Proposal talk:Implement and deploy checksum revision table
|Thread title||Replies||Last modified|
|Hash in revision or text ?||1||13:17, 4 September 2011|
|Index||1||13:11, 4 September 2011|
Right now the proposal title and committed patch implement this in the
revision table. Why is this though ? In my opinion it makes more sense in the
text table (which the introduction paragraph of the proposal mentions as target table as well).
It's the hash of the text, not of the revision meta-data. There can (and should be) mutiple revisions with the same hash of the revision text. Right now MediaWiki only re-uses a text-table row if a revision is a direct revert of an earlier revision (using the "rollback" feature). If a normal undo takes place or if there were multiple editors between the vandalism and the user had to dig back manualy and save an old revision, then MediaWiki stores a second copy of the text.

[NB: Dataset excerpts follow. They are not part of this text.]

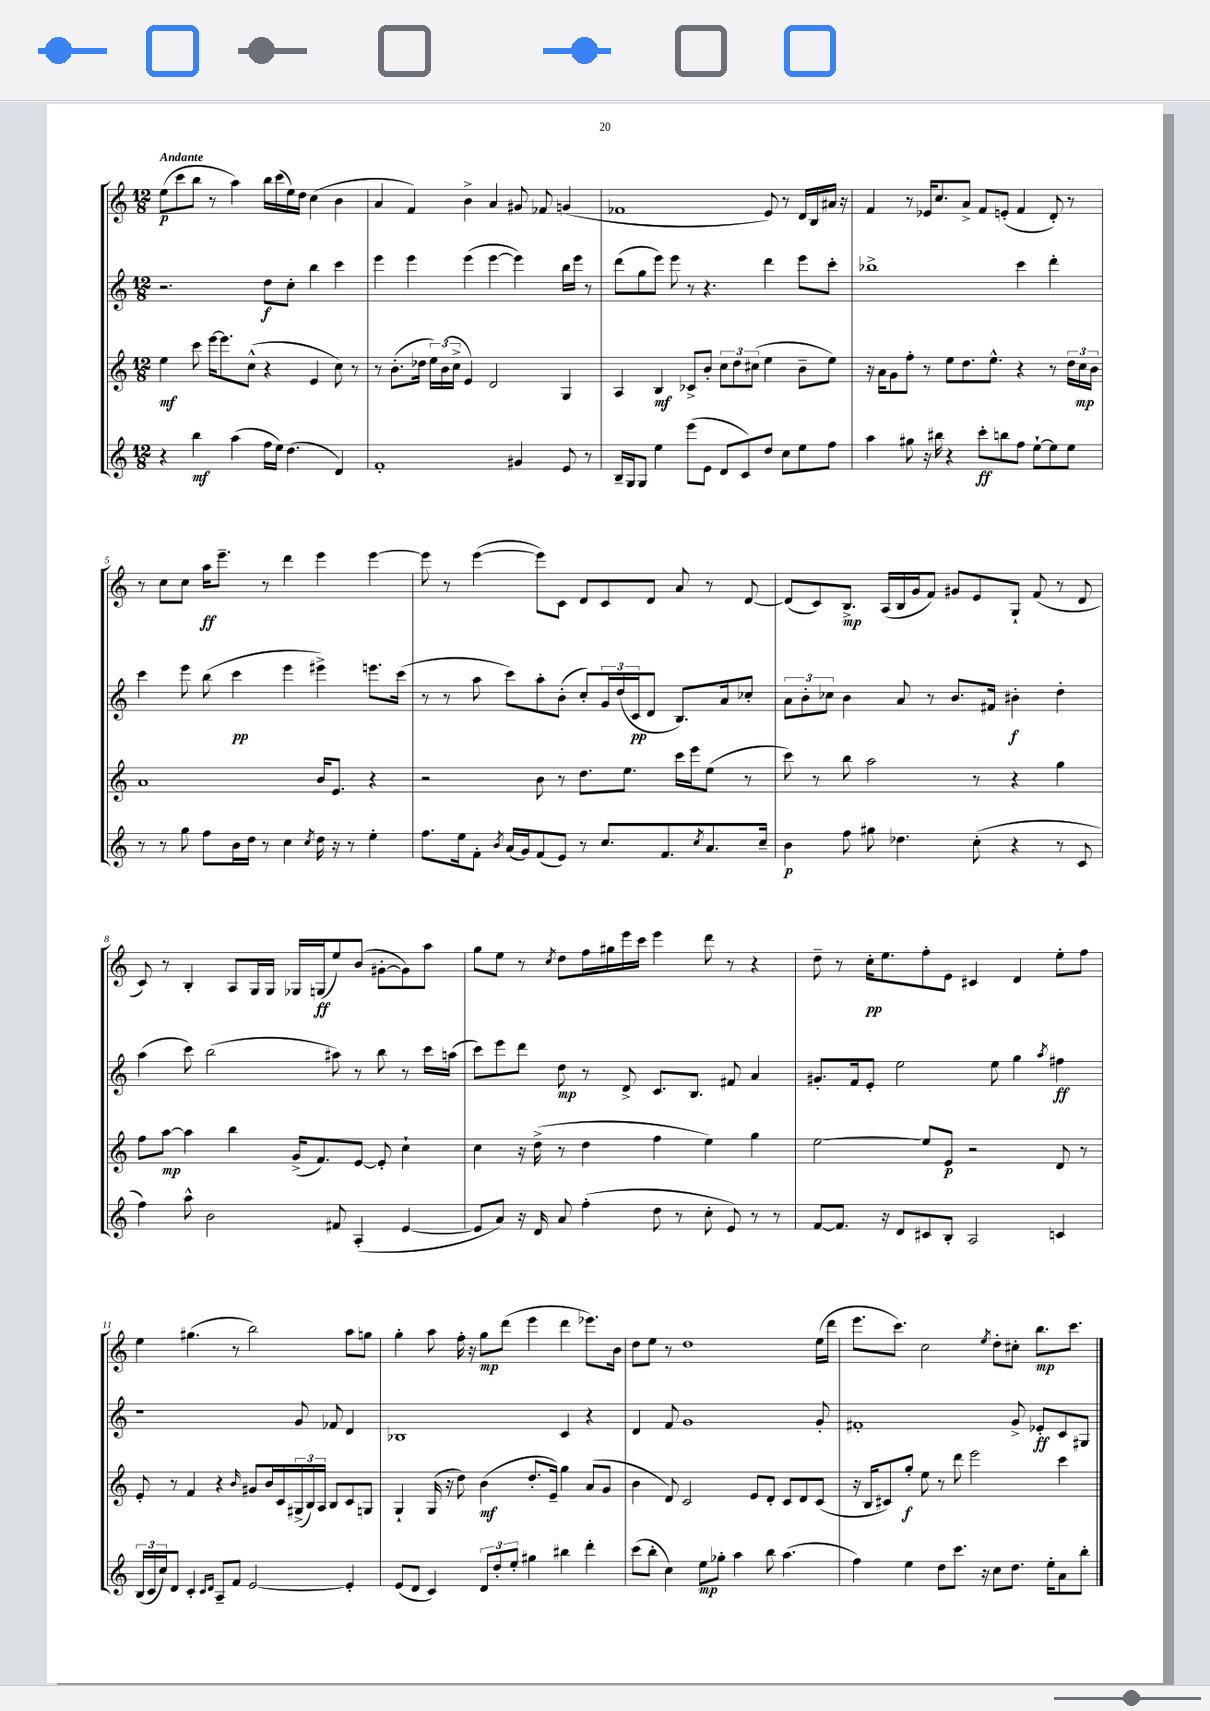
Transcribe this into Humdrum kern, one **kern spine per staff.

**kern	**kern	**kern	**kern
*staff4	*staff3	*staff2	*staff1
*clefG2	*clefG2	*clefG2	*clefG2
*k[]	*k[]	*k[]	*k[]
*M12/8	*M12/8	*M12/8	*M12/8
4r	4ee\	2.r	(8ee\L
.	.	.	8ccc\
4bb\	8ccc\	.	8bb\J
.	[16eee\LK	.	8r
.	8.eee\]	.	.
(4aa\	.	.	4aa\)
.	(8cc^^\J	.	.
16ff\LL	4r	8dd\L	16bb\LL
16ee\JJ)	.	.	(16ccc\
(4.dd\	.	8cc'\J	16ee\)
.	.	.	16dd\JJ
.	4e/	4bb\	(4cc\
4d/)	8cc\)	4ccc\	4b\
.	8r	.	.
=	=	=	=
1f'	8r	4eee\	4a/
.	(8.b'\L	.	.
.	.	4eee\	4f/)
.	16dd-\Jk	.	.
.	24ee\LL)	.	.
.	(24b\	.	.
.	24cc^\JJ	.	.
.	4e/)	(4eee\	4b^\
.	2d/	[4eee\	4a/
4g#/	.	4eee\])	8g#/
.	.	.	8f-/
8e/	4G/	16bb\LL	(4g/
.	.	16eee\JJ	.
8r	.	8r	.
=	=	=	=
16B~/LL	4A/	(8ddd\L	1f-
16G/J	.	.	.
8G/J	.	8gg\	.
4ee\	4B/	8eee\J)	.
.	.	8eee\	.
(8eee\L	8c-^/L	8r	.
8e\J	8b'/J	4.r	.
8d/L	12cc\L	.	.
.	12dd\	.	.
8c/)	.	.	.
.	(12cc#\J	.	.
8dd/J	4ee\	4ddd\	8e/)
8cc\L	.	.	8r
8ee\	8b~\L	8eee\L	16d/LL
.	.	.	16B/
8ff\J	8ee\J)	8ccc'\J	16a#/JJ
.	.	.	16r
=	=	=	=
4aa\	16r	1bb-^	4f/
.	16a\LK	.	.
.	8g\	.	.
8gg#\	8ff'\J	.	8r
16r	8r	.	16e-/LK
16bb#\	.	.	8.cc/
4r	8ee\L	.	.
.	8.dd\	.	8a^/J
8ccc'\L	.	.	8f/L
.	8.ee^^\J	.	.
8bb\	.	.	(8e'/J
8ff\J	4r	4ccc\	4f/
[8ee`\L	.	.	.
8ee\]	8r	4ddd'\	8d'/)
8ee\J	24dd\LL	.	8r
.	24cc\	.	.
.	24b\JJ	.	.
=	=	=	=
8r	1a	4ccc\	8r
8r	.	.	8cc\L
8gg\	.	8eee\	8cc\J
8ff\L	.	(8bb\	16aa\LK
.	.	.	8.eee~\J
16b\L	.	4ccc\	.
16dd\JJ	.	.	.
8r	.	.	8r
4cc\	.	4eee\	4ddd\
8qcc/	.	.	.
16dd\	16b/LK	4eee#^\)	4eee\
16r	8.e/J	.	.
8r	.	.	.
4ee'\	4r	8.eee\L	[4eee\
.	.	(16ccc\Jk	.
=	=	=	=
8.ff\L	2r	8r	8eee\]
.	.	8r	8r
16ee\k	.	.	.
8f'\J	.	8aa\	([4eee\
8qb/	.	.	.
(16a/LL	.	8ccc\L)	.
16g/J)	.	.	.
(8f/	8b\	8aa'\	8eee\]L)
8e/J)	8r	(8b'\J	8c\J
8r	8.dd\L	8cc'/L)	8d/L
8.cc/L	.	24g/L	8c/
.	.	(24dd/	.
.	8.ee\J	.	.
.	.	24c/J	.
.	.	8d/J	8d/J
8.f/	.	.	.
.	16ccc\LL	8.B/L)	8a/
.	16eee\J	.	.
8qcc/	.	.	.
8.a/	(8ee\J	.	8r
.	.	16a/k	.
.	8r	8cc-'/J	[8d/
16cc~/Jk	.	.	.
=	=	=	=
4b\	8ccc\)	12a\L	(8d/]L
.	.	12b'\	.
.	8r	.	8c/)
.	.	12cc-\J	.
8ff\	8bb\	4b\	8.B^/J
8gg#\	2aa\	.	.
.	.	.	(16A/LL
4.dd-\	.	8a/	16B/
.	.	.	16g/J
.	.	8r	8f/J)
.	.	8.b/L	8g#/L
(8cc'\	8r	.	8e/
.	.	16f#/Jk	.
4r	4r	4b#'\	8G`/J
.	.	.	(8f/
8r	4gg\	4dd'\	8r
8c/	.	.	8d/
=	=	=	=
4ff\)	8ff\L	(4aa\	8c/)
.	[8aa\J	.	8r
8aa^^\	4aa\]	8ccc\)	4B'/
2b\	.	(2bb\	.
.	4bb\	.	8A/L
.	.	.	16G/L
.	.	.	16G/JJ
.	(16g^/LK	.	16G-/LL
.	8.f/)	.	(16G/J
8f#/	.	8aa#\)	8ee/)
(4A'/	[8e/J	8r	(8b/J
.	8e'/]	8bb\	[8g#'\L
[4e/	4cc`\	8r	8g#\])
.	.	16ccc\LL	8aa\J
.	.	(16aa\JJ	.
=	=	=	=
8e/]L	4cc\	8ccc\L)	8gg\L
8a/J)	.	8eee\	8ee\J
16r	16r	8ddd\J	8r
16d/	(16dd^\	.	.
.	.	.	8qcc/
8a/	8r	8dd\	8dd\L
(4ff'\	4dd\	8r	16ff\L
.	.	.	16gg#\
.	.	8d^/	16eee\
.	.	.	16ccc\JJ
8dd\	4ff\	8.c/L	4eee\
8r	.	.	.
.	.	8.B/J	.
8cc'\	4ee\)	.	8ddd\
8e/)	.	8f#/	8r
8r	4gg\	4a/	4r
8r	.	.	.
=	=	=	=
[8f/L	[2ee\	8.g#'/L	8dd~\
8.f/]J	.	.	8r
.	.	16f/k	.
.	.	8e'/J	16cc'\LK
16r	.	.	8.ee\
8d/L	.	2ee\	.
8c#/	8ee/]L	.	8ff'\
8B'/J	8e/J	.	8e\J
2A/	2r	.	4c#/
.	.	8ee\	.
.	.	4gg\	4d/
.	.	8qaa/	.
4c/	8d/	4ff#\	8ee'\L
.	8r	.	8ff\J
=	=	=	=
(24B/LL	8e'/	1r	4ee\
24c/	.	.	.
24cc/J)	.	.	.
8d/J	8r	.	.
4c'/	4f/	.	(4.gg#\
16qqc/LL	.	.	.
16qqd/JJ	.	.	.
8A~/L	4r	.	.
8f/J	.	.	8r
.	16qqb/	.	.
[2e/	8g#/L	.	2bb\)
.	16b/L	.	.
.	16c/	.	.
.	(24G#^/	8g/	.
.	24B/)	.	.
.	24A/JJ	.	.
.	8B/L	8f-/	.
4e'/]	8c/	4d/	8aa\L
.	8G/J	.	8gg\J
=	=	=	=
(8e/L	4G`/	1B-	4gg'\
8d/J	.	.	.
4c/)	(16G/	.	8aa\
.	16r	.	.
.	8dd\)	.	16ff'\
.	.	.	16r
12d/L	(4b\	.	8gg\L
12dd'/	.	.	.
.	.	.	(8ddd\J
12ee'/J	.	.	.
4gg#\	8.dd'/L	.	4eee\
.	16e~/Jk)	.	.
4bb#\	4gg\	4c/	4ddd\
4ddd'\	(8a/L	4r	8.eee-\L)
.	8g/J	.	.
.	.	.	16b\Jk
=	=	=	=
(8ccc\L	4b\	4d/	8dd\L
8bb'\J	.	.	8ee\J
4cc\)	8d/)	8f/	8r
.	2c/	1g	1dd
8ee\L	.	.	.
8gg-'\J	.	.	.
4aa\	.	.	.
.	8e/L	.	.
8bb\	8d'/J	.	.
(4.aa\	8c/L	.	.
.	8d/	.	.
.	(8c/J	8g'/	(16ee\LL
.	.	.	16ddd\JJ
=	=	=	=
4ff\)	16r	1f#'	8.eee\L
.	16B/LK	.	.
.	8c#/)	.	.
.	.	.	8.ccc\J)
4ee\	8gg'/J	.	.
.	8ee\	.	2cc\
8dd\L	8r	.	.
8.ccc\J	8ddd\	.	.
.	2eee\	.	.
16r	.	.	.
.	.	.	8qee/
8cc\L	.	.	8dd'\L
8.dd\J	.	8g^/	8cc#'\J
.	.	8e-'/L	8.bb\L
16ee'\LK	.	.	.
8a\	4ccc\	8c/	.
.	.	.	8.ccc\J
8bb'\J	.	8G#/J	.
==	==	==	==
*-	*-	*-	*-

Anyway, just to bring this up. Do we want it in the text table ?
No index needed ? If we want to re-use
text-table rows and query by a generated hash when saving the revision text, we would need an index, right ?
Yes, if you want to query by hash then you would need obviously an index but I haven't heard a use case yet where we really would want to query often the hash column. In addition, the checksum will not be always unique across different pages. If two different pages have been blanketed then they would have the same hash. So we might need a compounded index in that case but I would like to hear more different use cases first before we decide on including an index.